Created 07-15-2016 03:59 AM
how much amount to be set heap memory size? It means heap memory size is depend on which factor?
Created 07-15-2016 04:13 AM
NameNode heap size depends on many factors such as the number of files, the number of blocks, and the load on the system. The settings in the referenced table below should work for typical Hadoop clusters where the number of blocks is very close to the number of files (generally the average ratio of number of blocks per file in a system is 1.1 to 1.2). Some clusters might require further tweaking of the following settings. Also, it is generally better to set the total Java heap to a higher value.
Created 07-15-2016 04:13 AM
NameNode heap size depends on many factors such as the number of files, the number of blocks, and the load on the system. The settings in the referenced table below should work for typical Hadoop clusters where the number of blocks is very close to the number of files (generally the average ratio of number of blocks per file in a system is 1.1 to 1.2). Some clusters might require further tweaking of the following settings. Also, it is generally better to set the total Java heap to a higher value.

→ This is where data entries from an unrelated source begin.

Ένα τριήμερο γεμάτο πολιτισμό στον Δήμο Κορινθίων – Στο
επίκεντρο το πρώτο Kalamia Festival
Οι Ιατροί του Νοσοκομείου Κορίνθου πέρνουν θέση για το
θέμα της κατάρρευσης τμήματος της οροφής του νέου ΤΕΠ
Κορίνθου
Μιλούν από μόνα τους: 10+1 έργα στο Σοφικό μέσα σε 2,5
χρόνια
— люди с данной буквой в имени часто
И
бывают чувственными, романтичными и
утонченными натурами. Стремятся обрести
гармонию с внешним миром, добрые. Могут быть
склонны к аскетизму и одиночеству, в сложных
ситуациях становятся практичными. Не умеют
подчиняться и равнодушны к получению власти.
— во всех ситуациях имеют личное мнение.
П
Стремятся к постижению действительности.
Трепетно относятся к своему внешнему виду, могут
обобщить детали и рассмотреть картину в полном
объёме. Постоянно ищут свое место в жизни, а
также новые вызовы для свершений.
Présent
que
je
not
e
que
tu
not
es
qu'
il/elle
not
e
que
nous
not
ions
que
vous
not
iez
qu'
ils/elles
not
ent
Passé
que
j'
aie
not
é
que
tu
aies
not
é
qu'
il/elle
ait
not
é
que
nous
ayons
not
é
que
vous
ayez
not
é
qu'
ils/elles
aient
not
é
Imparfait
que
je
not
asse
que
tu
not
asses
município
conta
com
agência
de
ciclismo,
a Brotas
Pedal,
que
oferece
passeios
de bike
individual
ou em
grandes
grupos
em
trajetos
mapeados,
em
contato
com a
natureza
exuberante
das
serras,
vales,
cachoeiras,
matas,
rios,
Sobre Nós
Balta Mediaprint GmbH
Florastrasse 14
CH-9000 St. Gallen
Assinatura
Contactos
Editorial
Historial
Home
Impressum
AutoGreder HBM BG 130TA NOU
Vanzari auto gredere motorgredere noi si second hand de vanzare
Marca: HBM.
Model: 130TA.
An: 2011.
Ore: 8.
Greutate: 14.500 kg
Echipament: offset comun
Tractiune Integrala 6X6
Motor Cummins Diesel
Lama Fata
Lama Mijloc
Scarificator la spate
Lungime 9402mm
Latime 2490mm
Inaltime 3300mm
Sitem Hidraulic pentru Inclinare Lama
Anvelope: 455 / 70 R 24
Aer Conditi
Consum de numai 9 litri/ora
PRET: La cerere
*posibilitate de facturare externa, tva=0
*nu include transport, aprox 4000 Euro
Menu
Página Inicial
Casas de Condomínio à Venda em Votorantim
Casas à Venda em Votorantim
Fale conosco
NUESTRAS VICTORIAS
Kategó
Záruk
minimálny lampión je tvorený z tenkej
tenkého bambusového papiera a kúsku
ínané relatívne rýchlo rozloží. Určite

Created 07-15-2016 04:35 AM
@Bandaru: Thanks but how to set in ambari cluter ?
Created 07-15-2016 04:55 AM
HADOOP_HEAPSIZE sets the JVM heap size for all Hadoop project servers such as HDFS, YARN, and MapReduce. HADOOP_HEAPSIZE is an integer passed to the JVM as the maximum memory (Xmx) argument. For example:
HADOOP_HEAPSIZE=256
HADOOP_NAMENODE_OPTS is specific to the NameNode and sets all JVM flags, which must be specified.HADOOP_NAMENODE_OPTS overrides the HADOOP_HEAPSIZE Xmx value for the NameNode. For example:
HADOOP_NAMENODE_OPTS=SHARED_HADOOP_NAMENODE_OPTS="-server -XX:ParallelGCThreads=8 -XX:+UseConcMarkSweepGC -XX:ErrorFile=/var/log/hadoop/$USER/hs_err_pid%p.log -XX:NewSize=50m -XX:MaxNewSize=100m -XX:PermSize=128m -XX:MaxPermSize=256m -Xloggc:/var/log/hadoop/$USER/gc.log-`date +'%Y%m%d%H%M'` -verbose:gc -XX:+PrintGCDetails -XX:+PrintGCTimeStamps -XX:+PrintGCDateStamps -Xms250m -Xmx250m -Dhadoop.security.logger=INFO,DRFAS -Dhdfs.audit.logger=INFO,DRFAAUDIT"

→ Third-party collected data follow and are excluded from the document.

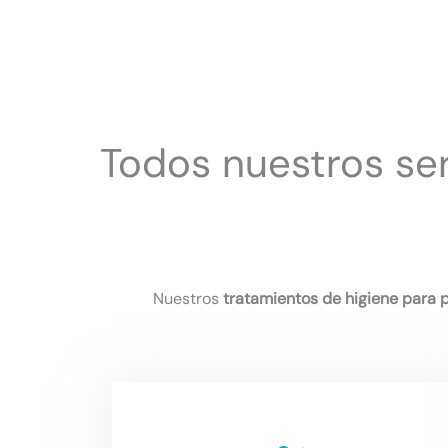
Todos nuestros ser
Nuestros
tratamientos de higiene para 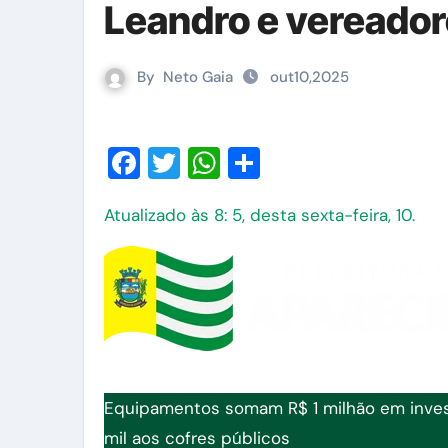
Leandro e vereado
By
Neto Gaia
out10,2025
Facebook
Twitter
WhatsApp
Share
Atualizado às 8: 5, desta sexta-feira, 10.
Equipamentos somam R$ 1 milhão em inves
mil aos cofres públicos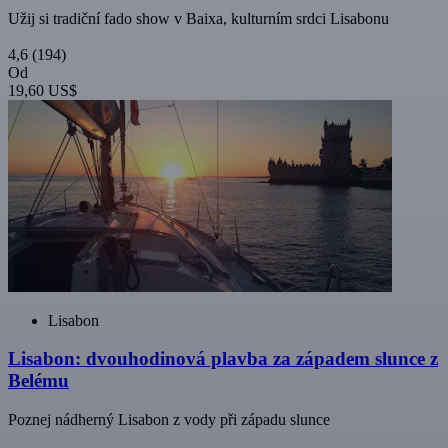
Užij si tradiční fado show v Baixa, kulturním srdci Lisabonu
4,6
(194)
Od
19,60 US$
Lisabon
Lisabon: dvouhodinová plavba za západem slunce z
Belému
Poznej nádherný Lisabon z vody při západu slunce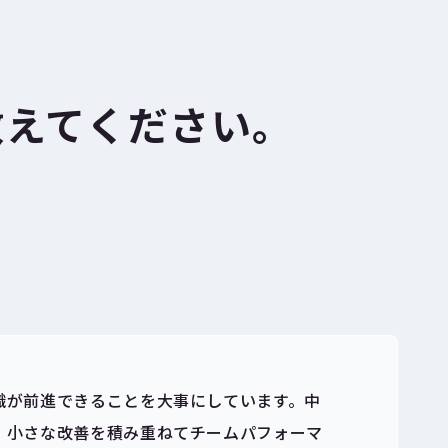
教えてください。
織が前進できることを大事にしています。中
、小さな改善を積み重ねてチームパフォーマ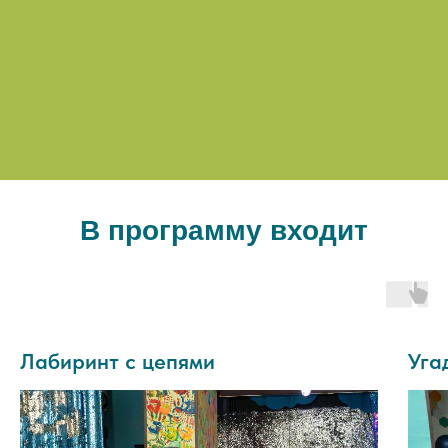
В программу входит
Лабиринт с цепями
Уга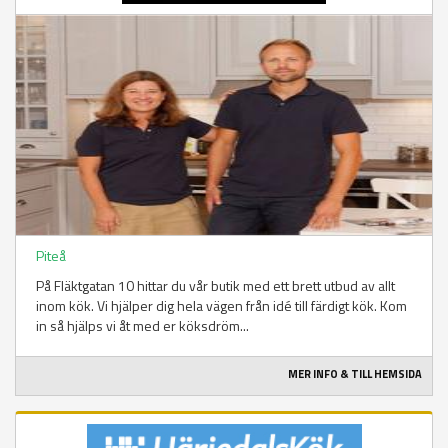
Piteå
På Fläktgatan 10 hittar du vår butik med ett brett utbud av allt
inom kök. Vi hjälper dig hela vägen från idé till färdigt kök. Kom
in så hjälps vi åt med er köksdröm...
MER INFO & TILL HEMSIDA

Both HADOOP_NAMENODE_OPTS and HADOOP_HEAPSIZE are stored in /etc/hadoop/conf/hadoop-env.sh.
Created 07-15-2016 05:15 AM
Thanks Sir Bandaru
Created 07-15-2016 11:06 AM
There is a control in ambari under HDFS right at the top for the memory of the Namenode. You should not set the heap size for all components since most need much less memory than the namenode.
For Namenode a good rule of thumb is 1GB for 100TB of data in HDFS ( plus a couple GB base so 4-8 min ) but it needs to be tuned based on workload ( if you suspect your memory settings to be insufficient you can look at the memory and GC behaviour of your JVM )
Created 07-16-2016 03:07 AM
@Benjamin Thanks